By Shalu Mehta and Rachel Levy-McLaughlin
Nov. 8, 2016
OGDENSBURG, N.Y. — Some high-school students are voting in this year’s election as part of their schoolwork — and what they consider to be their civic duty.
At Ogdensburg Free Academy, about 80 senior students participated in registration drives to get residents to sign up to vote. They also studied both parties and signed up for one of them, all as part of one teacher’s push to combat student apathy in an often-nasty campaign.
“What they see of really nasty politics doesn’t help them,” says George Snyder, who teaches economics and government to Grade 12 students. “Whatever you can do to try to get kids to go and vote and take responsibility is a good thing.”
Snyder, who has taught at the high school for 30 years, gives extra grades for the students to cover the presidential and vice-presidential debates. Some of the older students can receive extra credit if they go out and vote.
Grade 12 student Matthew Robinson says the course has made him more engaged in politics.
“I usually just look at the stuff people are posting online, for example on Twitter,” says Robinson, who planned to vote with his grandparents after school.
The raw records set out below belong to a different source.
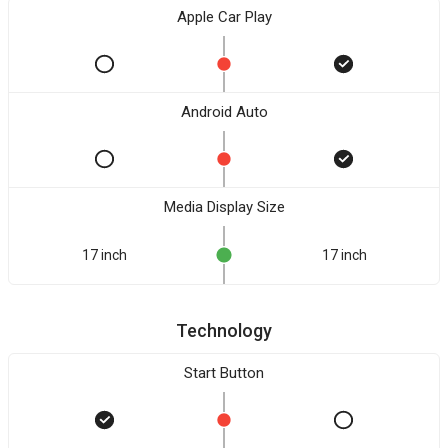
Apple Car Play
Android Auto
Media Display Size
17 inch
17 inch
Technology
Start Button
Snyder says he encourages students to discuss the election and politics at home, as well, to help them form their own opinions. He says high-school students normally absorb much of their parents’ political views, he says. At this age, “you get it from your parents.”
James Gibson, another senior student, says his parents have always been very involved in politics and the news. That, in turn, has made him very engaged in his first election.
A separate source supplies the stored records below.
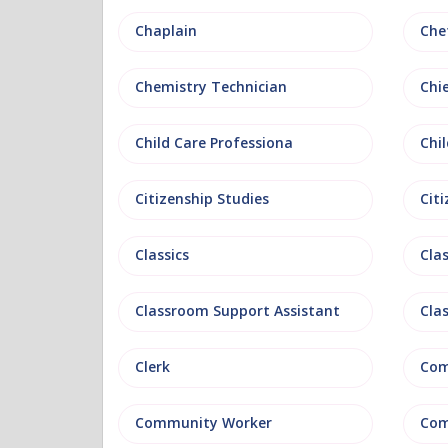
Chaplain
Che
Chemistry Technician
Chi
Child Care Professiona
Chil
Citizenship Studies
Cit
Classics
Clas
Classroom Support Assistant
Cla
Clerk
Com
Community Worker
Com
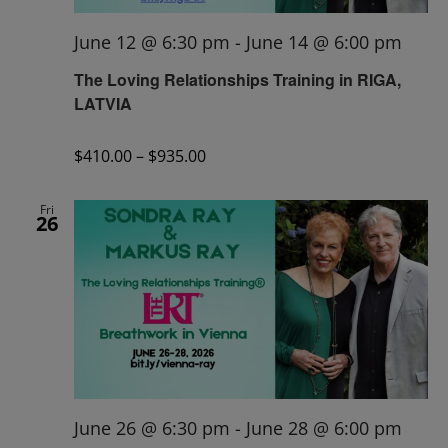
June 12 @ 6:30 pm
-
June 14 @ 6:00 pm
The Loving Relationships Training in RIGA,
LATVIA
$410.00 – $935.00
Fri
26
June 26 @ 6:30 pm
-
June 28 @ 6:00 pm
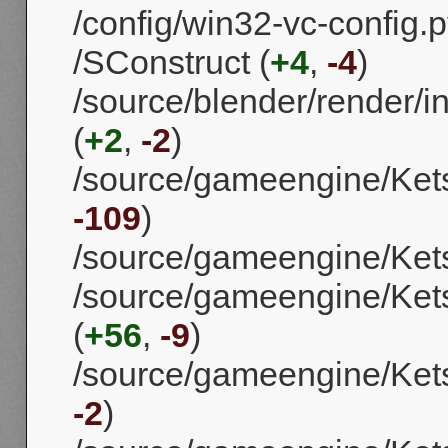
/config/win32-vc-config.p
/SConstruct (
+4
,
-4
)
/source/blender/render/i
(
+2
,
-2
)
/source/gameengine/Ket
-109
)
/source/gameengine/Ket
/source/gameengine/Kets
(
+56
,
-9
)
/source/gameengine/Kets
-2
)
“My family’s big into politics, so I’ve always been around it,” says Gibson. He said that he has been more involved in this year’s election than in previous years.
Not all students take after their parents’ political involvement, however. Student Dedan Graveline, is very involved in the news, though his parents are not.
“I usually tune into CNN every morning before school and see what’s new,” says Graveline. “My parents don’t really like politics but I do. I think it’s important to keep up-to-date on U.S. affairs and to just stay informed.”
Student Anthoni Pope echoes the sentiment, saying he thinks voting should be a priority.
“Since we’re all old enough to vote this year, we have to be involved in this election,” says Pope. “It should be a responsibility to vote, but at the same time, people have their own rights to not vote. That’s part of being American.”